In December 2019, when the idea for ‘a comprehensive international convention on countering the use of [information and communication technology] for criminal purposes’ was presented to the General Assembly, the international community was sharply divided. Russia, China and most Southeast Asian countries were among those that cast the 79 votes in favour, while 60 delegations (including Australia, most European states, Japan, Britain and United States) voted against.
Australia and likeminded partners have always argued there was already a legal mechanism in place: the Budapest Convention. Agreed under the purview of the Council of Europe in 2001, it facilitates cooperation between law enforcement agencies on cybercrime issues for joint investigations, sharing and recognition of digital evidence, jurisdictions and extraditions. The Budapest Convention also contains an agreed set of core cybercrimes and cyber-enabled crimes. It includes safeguards for human rights and other fundamental freedoms and a review mechanism and facilitates access to technical assistance.
This was now all going to be duplicated or, worse, hollowed out in the process of creating a UN convention. Indeed, throughout its negotiation process, attempts were made to broaden the remit of cybercrime. For example, China proposed criminalising the ‘dissemination of false information … that could result in serious social disorder’, while India advocated for criminalising offences related to ‘cyber terrorism’.
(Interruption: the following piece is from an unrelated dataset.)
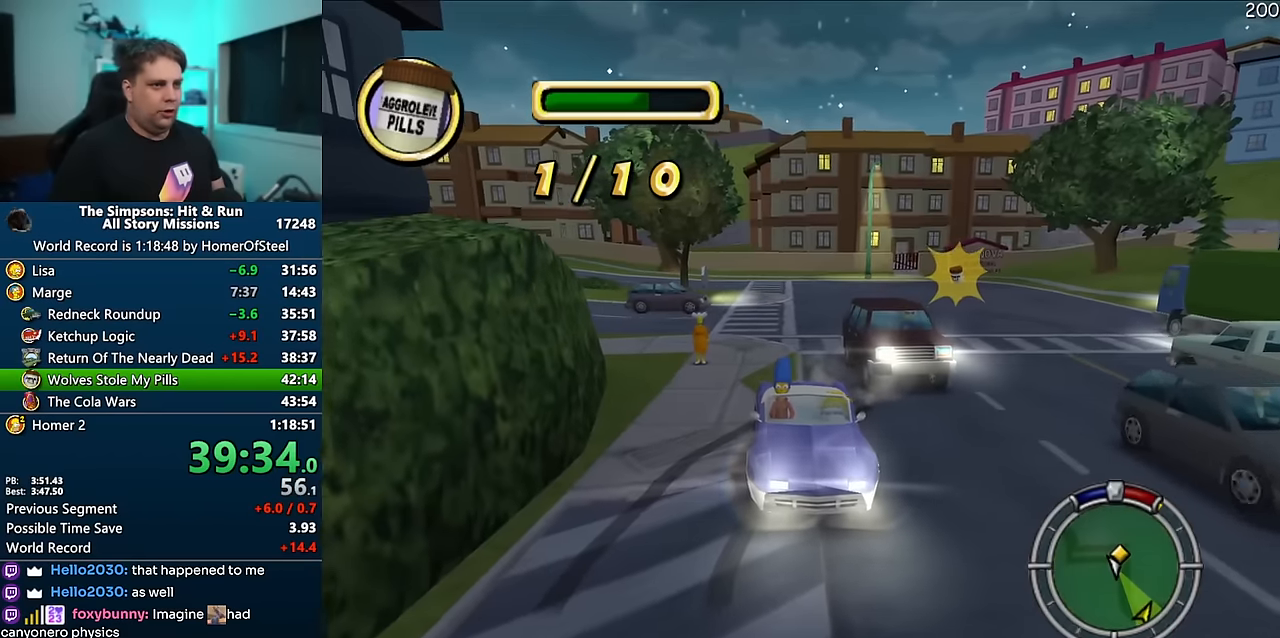
{"buttons": [], "left_stick": "center", "right_stick": "down", "events": [[250, "left_stick", "left"], [416, "left_stick", "center"]]}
The problem with the Budapest Convention is that it’s in name and spirit a European convention. While non-members such as Australia, Brazil, Fiji, Nigeria, Philippines and Tonga are among the 76 states that are party to the treaty, it was too easy to dismiss as non-inclusive and non-representative. Russia, itself a former member of the Council of Europe, never signed it. Moscow cited a lack of respect for state sovereignty, because it would allow for cross-border law enforcement operations without the consent of that state. Other states, such as South Africa, followed this narrative.
But while the new UN cybercrime treaty isn’t perfect, it’s far from a slam-dunk victory for Russia and China. In fact, Russia, Iran, and Egypt continued to hold strong objections until the very last moment. Perhaps this is the strongest indicator of success in holding back attempts of further state repression in the digital realm.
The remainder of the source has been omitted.